→ **Task objective**
Reproduce the material word for word, from its first line through the line containing "picture [651, 42, 887, 207]", with both ends included.

→ **Information supplied**
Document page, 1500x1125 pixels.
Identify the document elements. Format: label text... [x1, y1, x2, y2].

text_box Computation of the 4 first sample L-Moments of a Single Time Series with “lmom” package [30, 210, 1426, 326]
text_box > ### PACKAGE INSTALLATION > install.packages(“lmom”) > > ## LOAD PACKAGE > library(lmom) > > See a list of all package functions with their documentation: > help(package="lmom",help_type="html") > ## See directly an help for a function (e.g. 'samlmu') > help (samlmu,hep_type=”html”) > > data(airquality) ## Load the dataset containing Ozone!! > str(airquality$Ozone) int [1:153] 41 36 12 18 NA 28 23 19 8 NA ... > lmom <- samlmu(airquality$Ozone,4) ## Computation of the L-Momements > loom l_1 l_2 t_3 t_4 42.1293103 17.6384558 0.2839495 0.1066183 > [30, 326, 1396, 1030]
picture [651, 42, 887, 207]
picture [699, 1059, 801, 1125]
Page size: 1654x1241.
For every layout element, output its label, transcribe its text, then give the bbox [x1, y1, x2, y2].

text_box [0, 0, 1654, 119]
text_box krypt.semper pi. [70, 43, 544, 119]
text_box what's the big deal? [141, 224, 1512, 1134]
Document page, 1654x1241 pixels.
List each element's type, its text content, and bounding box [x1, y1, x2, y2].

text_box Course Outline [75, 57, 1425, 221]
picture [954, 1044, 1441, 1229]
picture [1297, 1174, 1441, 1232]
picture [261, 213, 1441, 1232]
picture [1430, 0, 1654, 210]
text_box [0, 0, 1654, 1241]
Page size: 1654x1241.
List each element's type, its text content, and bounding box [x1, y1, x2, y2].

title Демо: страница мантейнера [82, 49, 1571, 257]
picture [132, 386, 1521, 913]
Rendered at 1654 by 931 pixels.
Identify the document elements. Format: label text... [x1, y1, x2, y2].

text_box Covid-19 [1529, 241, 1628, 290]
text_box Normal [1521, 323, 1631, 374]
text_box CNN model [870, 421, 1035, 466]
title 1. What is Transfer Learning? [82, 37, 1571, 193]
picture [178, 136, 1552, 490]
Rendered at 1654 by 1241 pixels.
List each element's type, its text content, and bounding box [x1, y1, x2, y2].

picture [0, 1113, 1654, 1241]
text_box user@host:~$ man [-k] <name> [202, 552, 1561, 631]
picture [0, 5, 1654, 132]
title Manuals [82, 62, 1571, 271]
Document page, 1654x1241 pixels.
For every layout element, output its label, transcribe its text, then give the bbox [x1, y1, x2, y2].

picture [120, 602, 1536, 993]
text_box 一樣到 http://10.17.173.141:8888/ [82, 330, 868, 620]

→ **The response**
Document page, 1500x1125 pixels.
Identify the document elements. Format: label text... [x1, y1, x2, y2].

text_box Computation of the 4 first sample L-Moments of a Single Time Series with “lmom” package [30, 210, 1426, 326]
text_box > ### PACKAGE INSTALLATION > install.packages(“lmom”) > > ## LOAD PACKAGE > library(lmom) > > See a list of all package functions with their documentation: > help(package="lmom",help_type="html") > ## See directly an help for a function (e.g. 'samlmu') > help (samlmu,hep_type=”html”) > > data(airquality) ## Load the dataset containing Ozone!! > str(airquality$Ozone) int [1:153] 41 36 12 18 NA 28 23 19 8 NA ... > lmom <- samlmu(airquality$Ozone,4) ## Computation of the L-Momements > loom l_1 l_2 t_3 t_4 42.1293103 17.6384558 0.2839495 0.1066183 > [30, 326, 1396, 1030]
picture [651, 42, 887, 207]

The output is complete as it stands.